The live coverage of medics trying to revive Eriksen on the pitch on a sunny June evening was traumatic viewing for thousands of fans in the stands and millions more watching on television around the globe.
Eriksen fortunately stabilised, but cardiomyopathy, a disease that causes the walls of the heart to become too thick, was a contributory factor in the deaths of Motherwell midfielder Phil O’Donnell in 2007 and Cameroon international Marc-Vivien Foe in 2003, both during matches.
Bolton’s Fabrice Muamba suffered a cardiac arrest at White Hart Lane in 2012 due to the same condition.
And it was a diagnosis of cardiomyopathy that was to come for Allan on his visit to London.
Phone call to mum
“When I got down to London I did the stress tests under duress on the treadmill… he (the doctor) told me when I came off that he had seen the drop on the scan and I could just tell by his reaction that there was something he wasn’t happy about.

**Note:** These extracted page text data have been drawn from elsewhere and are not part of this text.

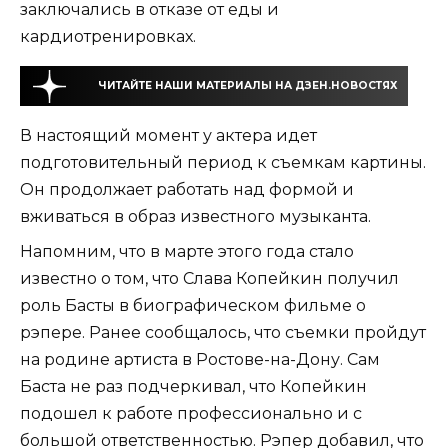
заключались в отказе от еды и
кардиотренировках.
ЧИТАЙТЕ НАШИ МАТЕРИАЛЫ НА ДЗЕН.НОВОСТЯХ
В настоящий момент у актера идет
подготовительный период к съемкам картины.
Он продолжает работать над формой и
вживаться в образ известного музыканта.
Напомним, что в марте этого года стало
известно о том, что Слава Копейкин получил
роль Басты в биографическом фильме о
рэпере. Ранее сообщалось, что съемки пройдут
на родине артиста в Ростове-на-Дону. Сам
Баста не раз подчеркивал, что Копейкин
подошел к работе профессионально и с
большой ответственностью. Рэпер добавил, что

“That’s when he took me upstairs to his office and went through the diagnosis with me.
“At that stage, I wasn’t expecting that – just me and him in the office, I was obviously there on my own – and when someone tells you, when they advise that you should retire… it’s one of the moments I would love to forget but I will never forget.
“The first thing I did was phone my mum but I couldn’t get the words out and, a proper football man like myself, I broke down and then she broke down.
“And then I hung up the phone and took a couple of minutes to sit there and just absorb what had just been said. It’s one of them, when you’ve given everything to get yourself in position for a career, for it to be that kind of thing, not on your own terms, that for me was such a strange day.”
Allan said he didn’t feel sorry for himself in the early days after his diagnosis and tried to motivate himself by turning his attention elsewhere.
“Maybe that was my kind of grieving process, thinking if I keep myself busy then after football I’ll be fine,” he said.
“Going into training on the Monday, I told the boys. When you tell your teammates that and you see them getting upset – you know what it’s like in the sports world, everybody’s got their pride so seeing your teammates emotional and your manager really emotional was definitely strange, but I had great support from the club.”
Allan is still playing after receiving a second and third opinion on his condition, before going on loan to Inverness Caledonian Thistle last season.
James Jopling, head of the British Heart Foundation Scotland, said: “We are so grateful to Scott for sharing his experience so honestly and for all he is doing to help us raise awareness of hypertrophic cardiomyopathy – also known as HCM.
“Over the last 60 years, BHF-funded research has played a huge role in identifying the faulty genes causing the condition and we’ve helped make genetic testing available to families affected across the country.
“Our research is only made possible thanks to the generosity of the public and as we mark our 60th birthday and look ahead to the future, our goals are even more ambitious. We really do need your help now more than ever.”